··· Extracted material

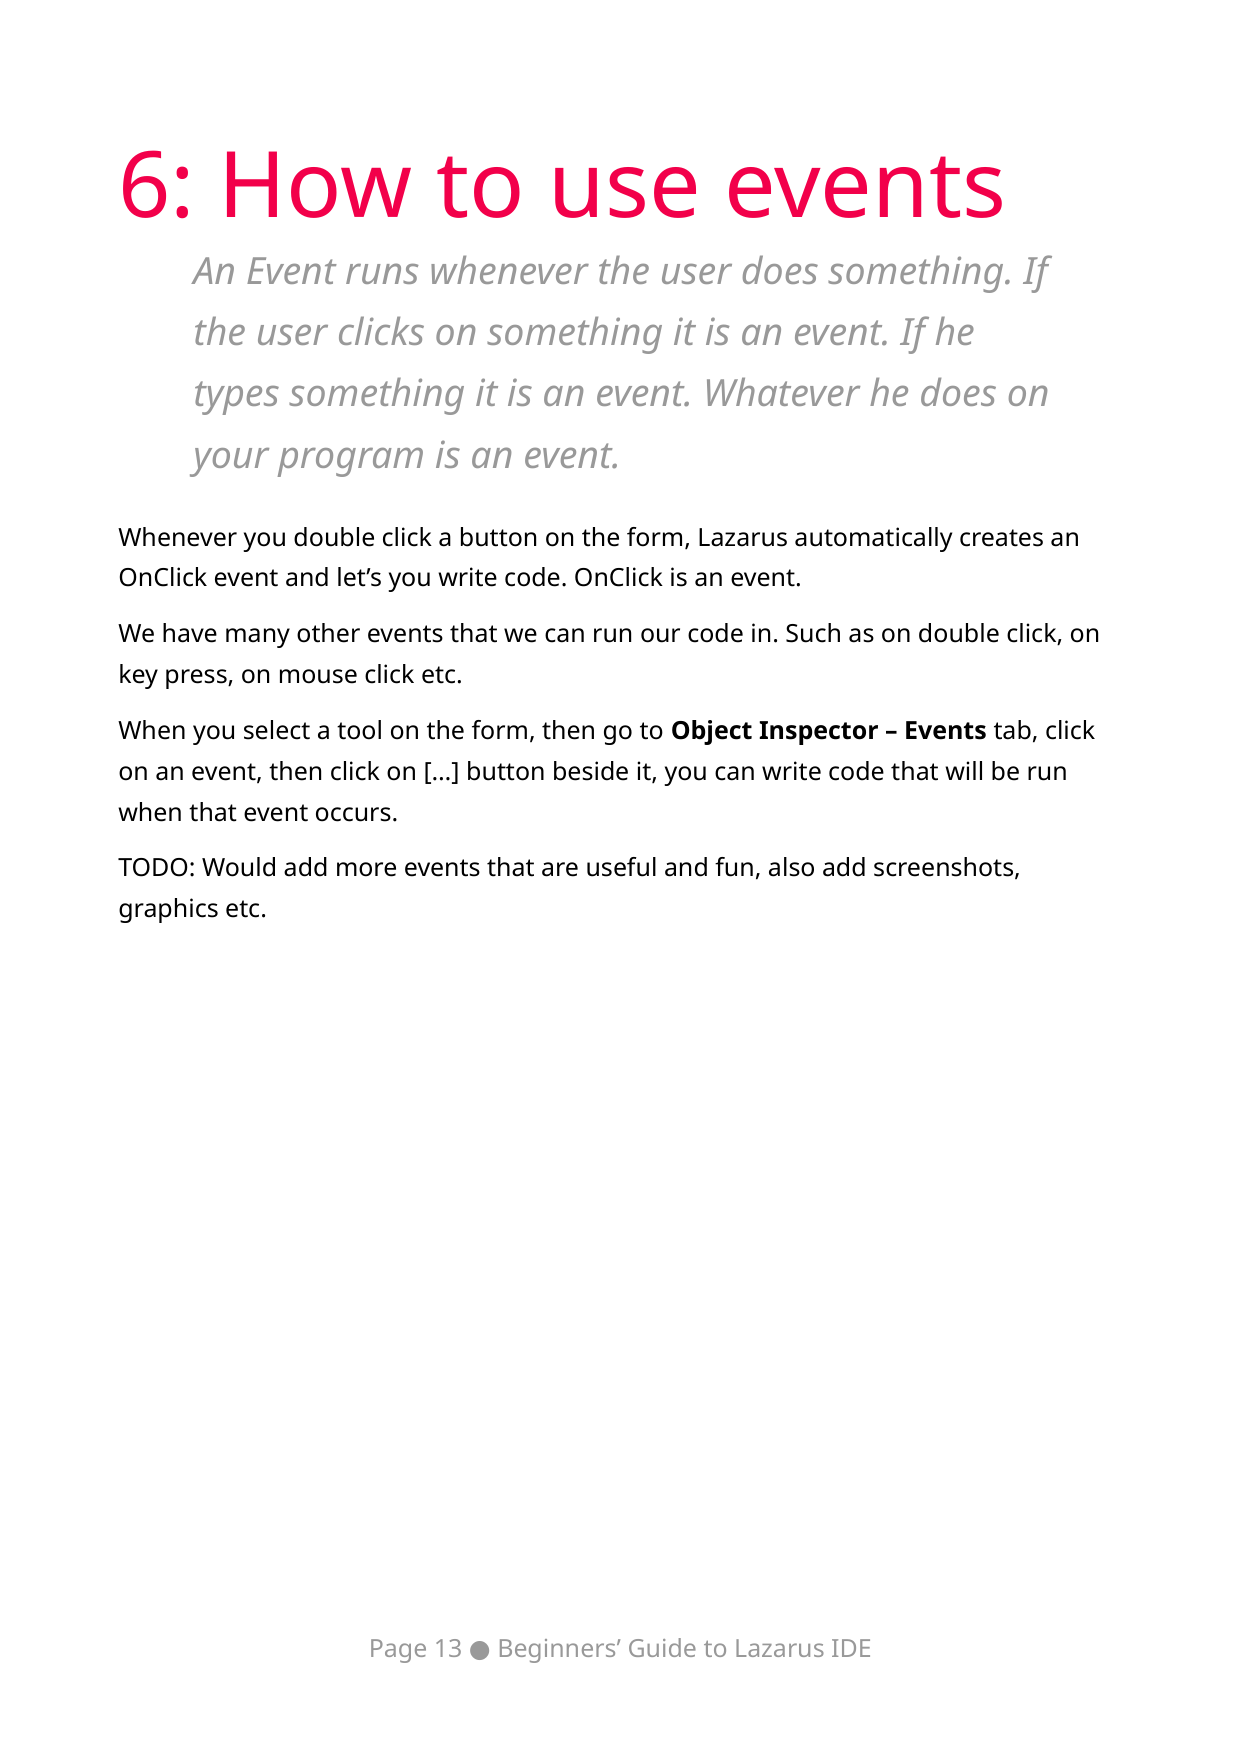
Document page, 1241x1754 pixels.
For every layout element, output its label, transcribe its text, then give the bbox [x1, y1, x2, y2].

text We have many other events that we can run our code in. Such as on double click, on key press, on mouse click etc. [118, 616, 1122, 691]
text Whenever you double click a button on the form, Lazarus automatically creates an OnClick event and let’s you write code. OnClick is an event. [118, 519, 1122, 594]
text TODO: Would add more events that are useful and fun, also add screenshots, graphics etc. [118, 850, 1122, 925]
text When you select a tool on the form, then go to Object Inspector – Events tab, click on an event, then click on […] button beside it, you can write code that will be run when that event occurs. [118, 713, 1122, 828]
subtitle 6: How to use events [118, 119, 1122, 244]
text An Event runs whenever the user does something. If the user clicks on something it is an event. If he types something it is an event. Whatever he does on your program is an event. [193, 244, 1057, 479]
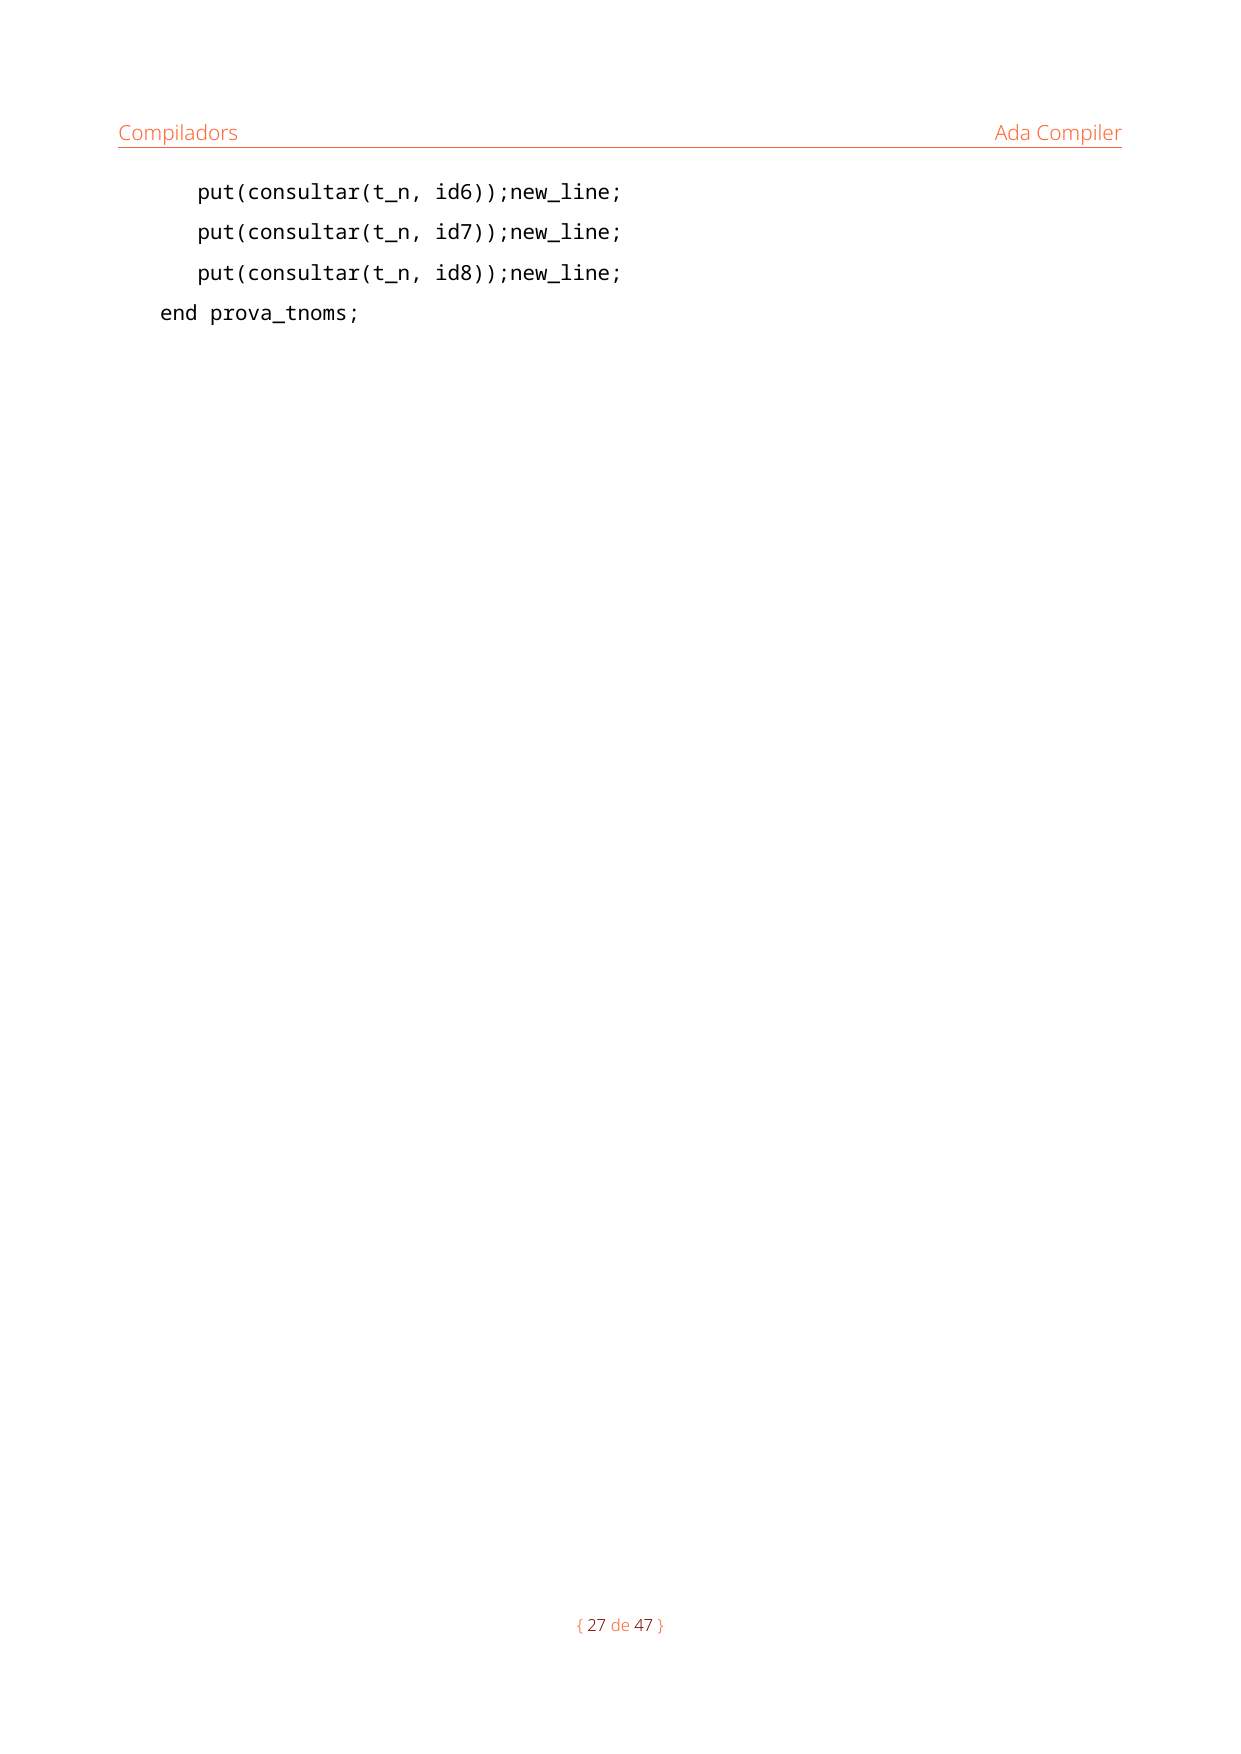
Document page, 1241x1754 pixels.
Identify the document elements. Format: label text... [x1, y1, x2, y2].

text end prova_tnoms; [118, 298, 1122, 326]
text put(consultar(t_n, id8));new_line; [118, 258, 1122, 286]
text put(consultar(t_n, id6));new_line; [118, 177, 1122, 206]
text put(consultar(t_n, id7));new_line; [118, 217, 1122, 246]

······

### Challenge
Extract every line of the listing above verbatim, leaving out the pictures.

### Solution for this exercise
Document page, 1241x1754 pixels.
For every layout element, output its label, transcribe its text, then give the bbox [x1, y1, x2, y2].

text We have many other events that we can run our code in. Such as on double click, on key press, on mouse click etc. [118, 616, 1122, 691]
text Whenever you double click a button on the form, Lazarus automatically creates an OnClick event and let’s you write code. OnClick is an event. [118, 519, 1122, 594]
text TODO: Would add more events that are useful and fun, also add screenshots, graphics etc. [118, 850, 1122, 925]
text When you select a tool on the form, then go to Object Inspector – Events tab, click on an event, then click on […] button beside it, you can write code that will be run when that event occurs. [118, 713, 1122, 828]
subtitle 6: How to use events [118, 119, 1122, 244]
text An Event runs whenever the user does something. If the user clicks on something it is an event. If he types something it is an event. Whatever he does on your program is an event. [193, 244, 1057, 479]
Document page, 1241x1754 pixels.
Identify the document elements. Format: label text... [x1, y1, x2, y2].

text end prova_tnoms; [118, 298, 1122, 326]
text put(consultar(t_n, id8));new_line; [118, 258, 1122, 286]
text put(consultar(t_n, id6));new_line; [118, 177, 1122, 206]
text put(consultar(t_n, id7));new_line; [118, 217, 1122, 246]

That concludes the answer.